Shia Muslims under attack by Buhari govt and Saudi-funded takfiris in Nigeria

Written by  Published by:Shiite News
Published in Articles
Tuesday, 06 November 2018


The bloody crackdown on Shia Muslim protesters this week in Nigeria has highlighted the oppression of a religious minority that experts say is driven by a Wahhabi elite backed by Saudi Arabia who call them Sunni Muslim.

"We have suffered more discrimination under this administration than with any other in the past," said Musa. "We are not allowed to worship God according to our convictions."
On three separate occasions in less than a week, the Nigerian military and police shot live bullets on Shiites marching near and in the capital city of Abuja to commemorate the Arbaeen (Chehlum) anniversary of martyrdom of Imam Hussain (AS) and his companions and to demand the release of their imprisoned leader.
The death toll depends on the source: while the military says that six people died, the IMN says 49, a figure backed up by Amnesty International, which said on Wednesday that at least 45 people were killed in an "unconscionable use of deadly force by soldiers and police."
The US embassy in Nigeria said it was "concerned" about the deaths and called for a "thorough investigation of the events".
But to justify opening fire on the Shiite group, the Nigerian army on Friday posted a video of US President Donald Trump saying soldiers would shoot Central American migrants throwing stones.

**WHAT YOU NEED TO DO**.
**A.** Set down everything in the Nigeria article from "On three separate" down to "their imprisoned leader.", word for word.
**B.** Answer these from the Nigeria article:
(i) How many people does the military say died?
(ii) What did the US embassy in Nigeria call for?
(iii) On what day did the Nigerian army post the video of Donald Trump?

**DATA ROWS**.
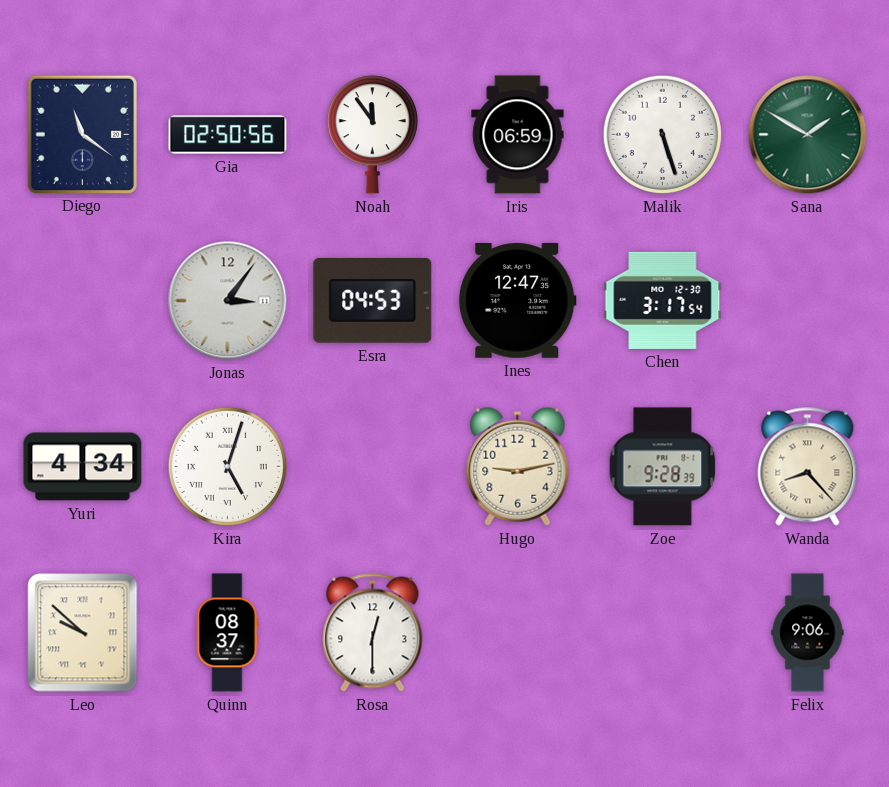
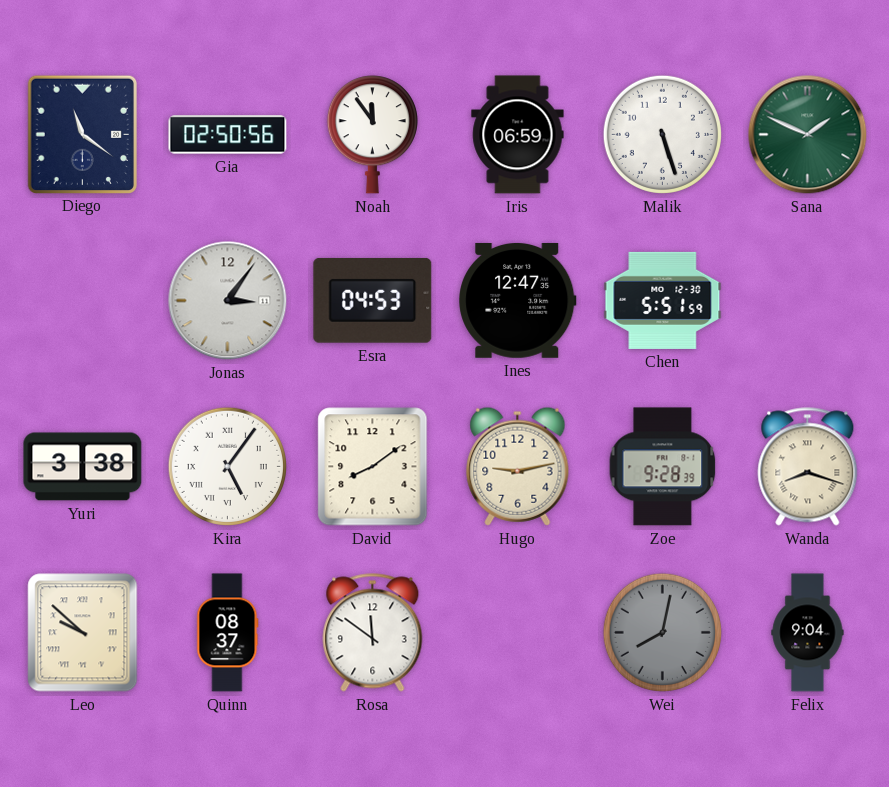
Sana: 1:50 -> 1:49
Chen: 3:17 -> 5:51
Yuri: 4:34 -> 3:38
Kira: 5:03 -> 5:06
David: none -> 8:09
Wanda: 8:23 -> 8:18
Rosa: 12:30 -> 11:51
Wei: none -> 8:02
Felix: 9:06 -> 9:04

**TASK-BY-TASK SOLUTIONS**.
**A.**
On three separate occasions in less than a week, the Nigerian military and police shot live bullets on Shiites marching near and in the capital city of Abuja to commemorate the Arbaeen (Chehlum) anniversary of martyrdom of Imam Hussain (AS) and his companions and to demand the release of their imprisoned leader.

**B.**
(i) Six
(ii) A "thorough investigation of the events"
(iii) Friday